**What to produce:**
The answer should be every line below, repeated exactly, with the images left out.

Content starts

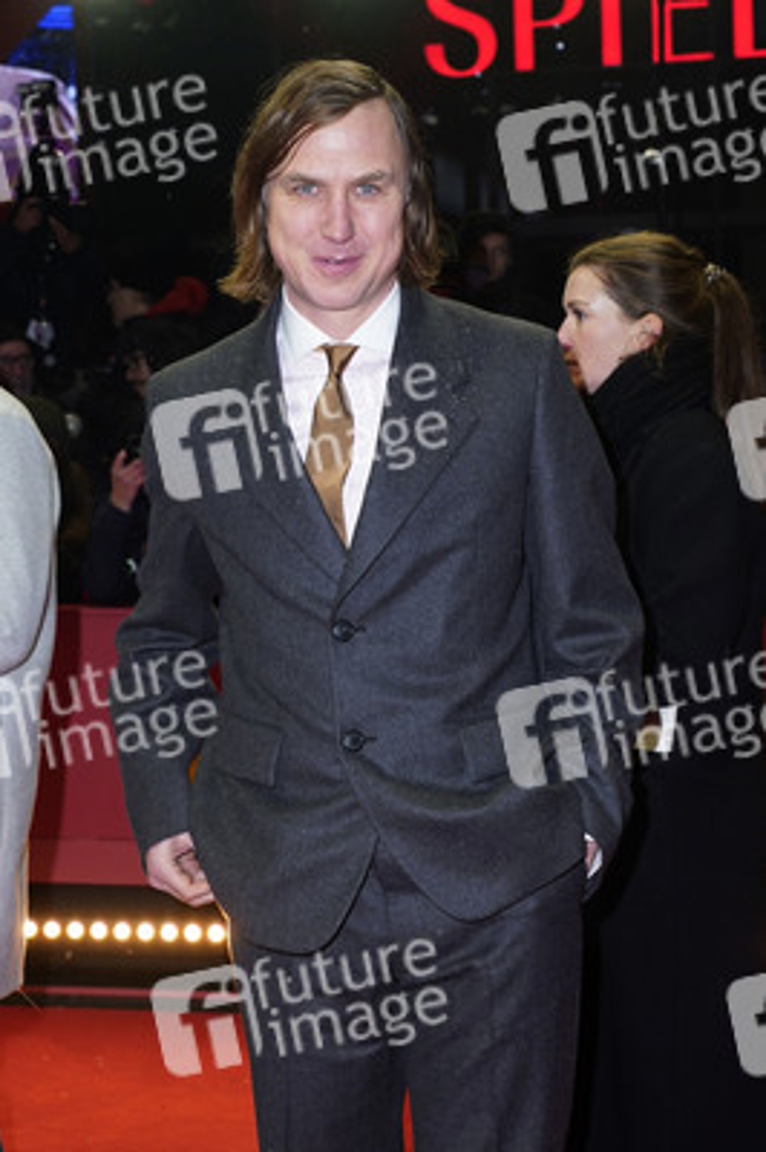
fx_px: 1439
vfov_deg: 43.6
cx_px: 383
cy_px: 576
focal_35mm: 45
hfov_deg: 29.8
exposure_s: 1/160
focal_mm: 45
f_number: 5.6
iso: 640
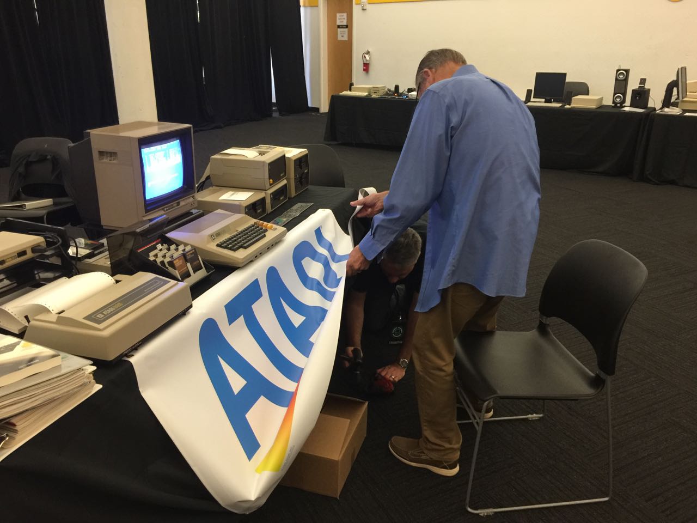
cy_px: 262
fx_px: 584
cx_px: 348
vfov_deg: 48.2
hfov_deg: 61.7
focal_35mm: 29
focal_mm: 4.15
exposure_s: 1/10
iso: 100
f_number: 2.2
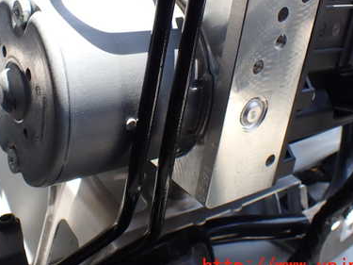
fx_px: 489
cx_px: 133
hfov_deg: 39.4
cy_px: 67
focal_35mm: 48
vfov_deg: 29.8
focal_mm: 5.4
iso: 100
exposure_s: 1/200
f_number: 3.2
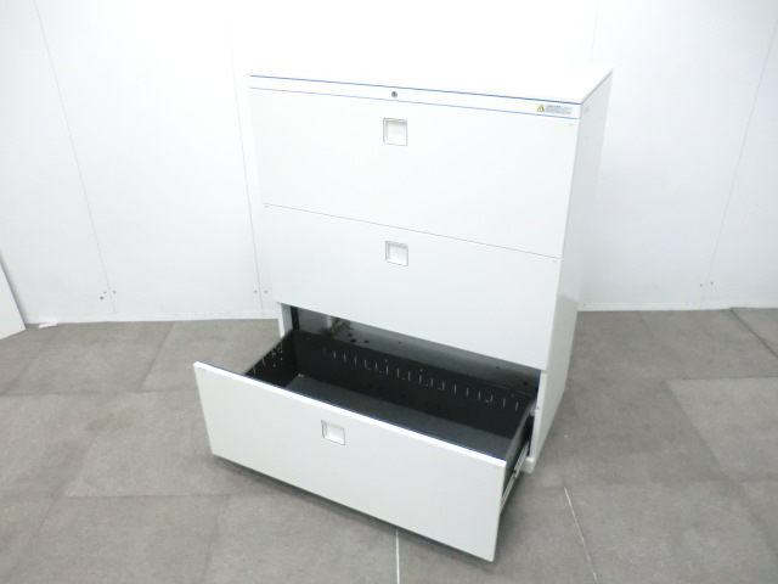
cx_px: 389
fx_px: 607
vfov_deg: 51.4
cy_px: 292
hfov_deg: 65.3
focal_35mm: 27
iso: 800
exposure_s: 1/50
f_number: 3.2
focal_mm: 4.9
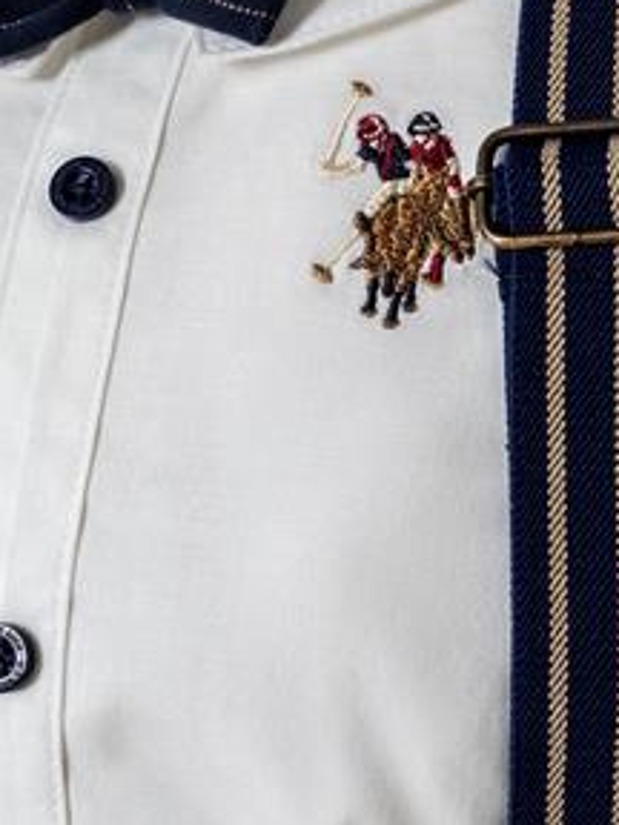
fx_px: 2384
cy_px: 133
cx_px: 203
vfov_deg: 19.4
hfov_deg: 14.8
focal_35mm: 100
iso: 160
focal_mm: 50
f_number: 11
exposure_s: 1/160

Content ends

**Your solution:**
fx_px: 1439
vfov_deg: 43.6
cx_px: 383
cy_px: 576
focal_35mm: 45
hfov_deg: 29.8
exposure_s: 1/160
focal_mm: 45
f_number: 5.6
iso: 640
cy_px: 262
fx_px: 584
cx_px: 348
vfov_deg: 48.2
hfov_deg: 61.7
focal_35mm: 29
focal_mm: 4.15
exposure_s: 1/10
iso: 100
f_number: 2.2
fx_px: 489
cx_px: 133
hfov_deg: 39.4
cy_px: 67
focal_35mm: 48
vfov_deg: 29.8
focal_mm: 5.4
iso: 100
exposure_s: 1/200
f_number: 3.2
cx_px: 389
fx_px: 607
vfov_deg: 51.4
cy_px: 292
hfov_deg: 65.3
focal_35mm: 27
iso: 800
exposure_s: 1/50
f_number: 3.2
focal_mm: 4.9
fx_px: 2384
cy_px: 133
cx_px: 203
vfov_deg: 19.4
hfov_deg: 14.8
focal_35mm: 100
iso: 160
focal_mm: 50
f_number: 11
exposure_s: 1/160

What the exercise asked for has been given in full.